• **WORK REQUEST 1**: Using the MongoDB time-series text below, decide whether each statement agrees with it: (a) The application must return the hourly average CPU load for a given server over a time range. (b) In the relational-style model, incoming samples are grouped so that one document holds an hour of readings. (c) The text calls for three different models for storing time-series data. For each, answer yes or no and quote the deciding words of the text.
• **WORK REQUEST 2**: Gather every line of the records below that contains the string "this".

• **PROVIDED PASSAGE**:
Your job is to implement 3 different models for storing time-series data, design a mongodb server configuration to handle these workloads, and then evaluate the performance of your workloads on that server.
You're building a software system that's going to keep track of servers in a data center. You need to be able to track the cpu load of all of the servers in your data center so you can quickly find a server that's maxed out. Your task is to design the mongodb schema and transactions that will support the collection and reporting of this data. You are also responsible for sizing the database server that will hold this data, and be able to say with confidence that it can support the full load of the application.
Your application needs to take a server-name, cpu-load measurement, and a timestamp, and store it in MongoDB.
Your application needs to accept a query for a server-name, and a time range, and then return the hourly average cpu load for that machine.
This is the "relational database" way of modeling the application. As samples arrive, you store each one as a document in the database.
{ load: 92, server: 'server1', timestamp: ISODate("...") }
As samples arrive, you just insert them into the database. When a query arrives we'll fetch all of the documents in that time range and return them.

Stored items
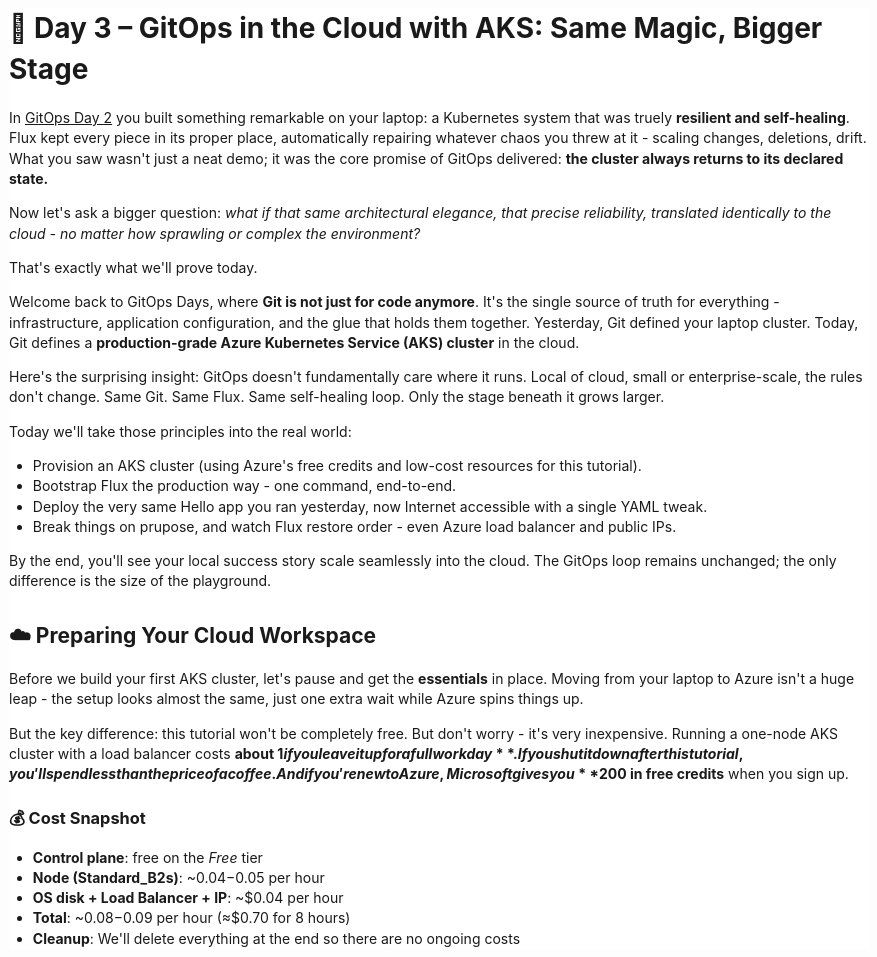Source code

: # 🚀 Day 3 – GitOps in the Cloud with AKS: Same Magic, Bigger Stage

In [GitOps Day 2](./Day-2-Building-Your-First-Self-Healing-System.md) you built something remarkable on your laptop:
a Kubernetes system that was truely **resilient and self-healing**. Flux kept every piece in its proper place, automatically repairing whatever chaos you threw at it - scaling changes, deletions, drift. What you saw wasn't just a neat demo; it was the core promise of GitOps delivered: **the cluster always returns to its declared state.**

Now let's ask a bigger question: *what if that same architectural elegance, that precise reliability, translated identically to the cloud - no matter how sprawling or complex the environment?*

That's exactly what we'll prove today.

Welcome back to GitOps Days, where **Git is not just for code anymore**. It's the single source of truth for everything - infrastructure, application configuration, and the glue that holds them together.
Yesterday, Git defined your laptop cluster. Today, Git defines a **production-grade Azure Kubernetes Service (AKS) cluster** in the cloud.

Here's the surprising insight: GitOps doesn't fundamentally care where it runs. Local of cloud, small or enterprise-scale, the rules don't change. Same Git. Same Flux. Same self-healing loop. Only the stage beneath it grows larger.

Today we'll take those principles into the real world:

* Provision an AKS cluster (using Azure's free credits and low-cost resources for this tutorial).
* Bootstrap Flux the production way - one command, end-to-end.
* Deploy the very same Hello app you ran yesterday, now Internet accessible with a single YAML tweak.
* Break things on prupose, and watch Flux restore order - even Azure load balancer and public IPs.

By the end, you'll see your local success story scale seamlessly into the cloud. The GitOps loop remains unchanged; the only difference is the size of the playground.

## ☁️ Preparing Your Cloud Workspace

Before we build your first AKS cluster, let's pause and get the **essentials** in place. Moving from your laptop to Azure isn't a huge leap - the setup looks almost the same, just one extra wait while Azure spins things up.

But the key difference: this tutorial won't be completely free.
But don't worry - it's very inexpensive. Running a one-node AKS cluster with a load balancer costs **about $1 if you leave it up for a full workday**. If you shut it down after this tutorial, you'll spend less than the price of a coffee. And if you're new to Azure, Microsoft gives you **$200 in free credits** when you sign up.

### 💰 Cost Snapshot

* **Control plane**: free on the *Free* tier
* **Node (Standard_B2s)**: ~$0.04-$0.05 per hour
* **OS disk + Load Balancer + IP**: ~$0.04 per hour
* **Total**: ~$0.08-$0.09 per hour (≈$0.70 for 8 hours)
* **Cleanup**: We'll delete everything at the end so there are no ongoing costs
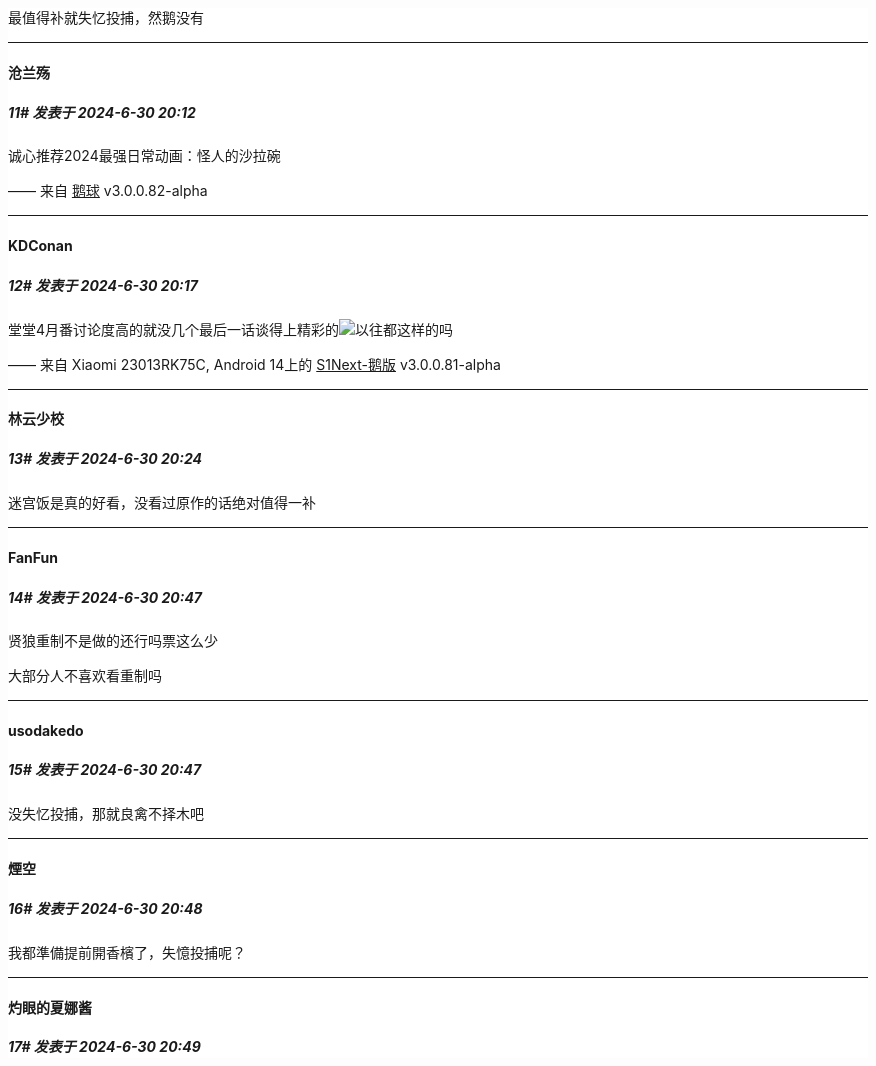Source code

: 最值得补就失忆投捕，然鹅没有

*****

####  沧兰殇  
##### 11#       发表于 2024-6-30 20:12

诚心推荐2024最强日常动画：怪人的沙拉碗

—— 来自 [鹅球](https://www.pgyer.com/xfPejhuq) v3.0.0.82-alpha

*****

####  KDConan  
##### 12#       发表于 2024-6-30 20:17

堂堂4月番讨论度高的就没几个最后一话谈得上精彩的<img src="https://static.saraba1st.com/image/smiley/face2017/068.png" referrerpolicy="no-referrer">以往都这样的吗

—— 来自 Xiaomi 23013RK75C, Android 14上的 [S1Next-鹅版](https://github.com/ykrank/S1-Next/releases) v3.0.0.81-alpha

*****

####  林云少校  
##### 13#       发表于 2024-6-30 20:24

迷宫饭是真的好看，没看过原作的话绝对值得一补

*****

####  FanFun  
##### 14#       发表于 2024-6-30 20:47

贤狼重制不是做的还行吗票这么少

大部分人不喜欢看重制吗

*****

####  usodakedo  
##### 15#       发表于 2024-6-30 20:47

没失忆投捕，那就良禽不择木吧

*****

####  煙空  
##### 16#       发表于 2024-6-30 20:48

我都準備提前開香檳了，失憶投捕呢？

*****

####  灼眼的夏娜酱  
##### 17#       发表于 2024-6-30 20:49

• **RESPONSE BOX 1**:
(a) Yes: "return the hourly average cpu load for that machine."
(b) No: "As samples arrive, you store each one as a document in the database."
(c) Yes: "implement 3 different models for storing time-series data"

• **RESPONSE BOX 2**:
* Provision an AKS cluster (using Azure's free credits and low-cost resources for this tutorial).
But the key difference: this tutorial won't be completely free.
But don't worry - it's very inexpensive. Running a one-node AKS cluster with a load balancer costs **about $1 if you leave it up for a full workday**. If you shut it down after this tutorial, you'll spend less than the price of a coffee. And if you're new to Azure, Microsoft gives you **$200 in free credits** when you sign up.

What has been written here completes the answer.